## What you will do
Lines of the data that contain the word "bacteria" are the ones to copy.

## Stored items
- Opening Delimiter -

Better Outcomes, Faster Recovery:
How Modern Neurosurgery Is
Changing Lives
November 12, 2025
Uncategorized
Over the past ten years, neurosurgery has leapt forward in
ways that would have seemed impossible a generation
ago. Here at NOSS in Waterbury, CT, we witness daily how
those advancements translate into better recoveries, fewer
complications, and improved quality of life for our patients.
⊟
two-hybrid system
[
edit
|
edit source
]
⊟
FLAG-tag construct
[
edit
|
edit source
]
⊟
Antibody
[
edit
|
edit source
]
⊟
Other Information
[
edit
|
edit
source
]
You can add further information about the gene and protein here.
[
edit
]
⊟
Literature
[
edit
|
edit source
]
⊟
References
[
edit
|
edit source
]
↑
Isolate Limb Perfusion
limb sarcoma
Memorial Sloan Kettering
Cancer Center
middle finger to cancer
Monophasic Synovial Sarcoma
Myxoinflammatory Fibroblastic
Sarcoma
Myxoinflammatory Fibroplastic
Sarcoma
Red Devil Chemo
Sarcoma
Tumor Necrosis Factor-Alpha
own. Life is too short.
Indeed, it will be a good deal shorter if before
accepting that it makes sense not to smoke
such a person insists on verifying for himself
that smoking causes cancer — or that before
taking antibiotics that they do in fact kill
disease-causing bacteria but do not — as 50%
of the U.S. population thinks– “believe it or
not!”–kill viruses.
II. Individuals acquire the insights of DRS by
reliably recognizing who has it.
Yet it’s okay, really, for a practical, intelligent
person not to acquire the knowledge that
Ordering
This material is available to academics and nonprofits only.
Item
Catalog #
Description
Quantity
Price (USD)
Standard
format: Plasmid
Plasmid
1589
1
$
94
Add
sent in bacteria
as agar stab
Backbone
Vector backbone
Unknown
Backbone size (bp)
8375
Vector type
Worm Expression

- Closing Delimiter -

## Reply to the task
disease-causing bacteria but do not — as 50%
sent in bacteria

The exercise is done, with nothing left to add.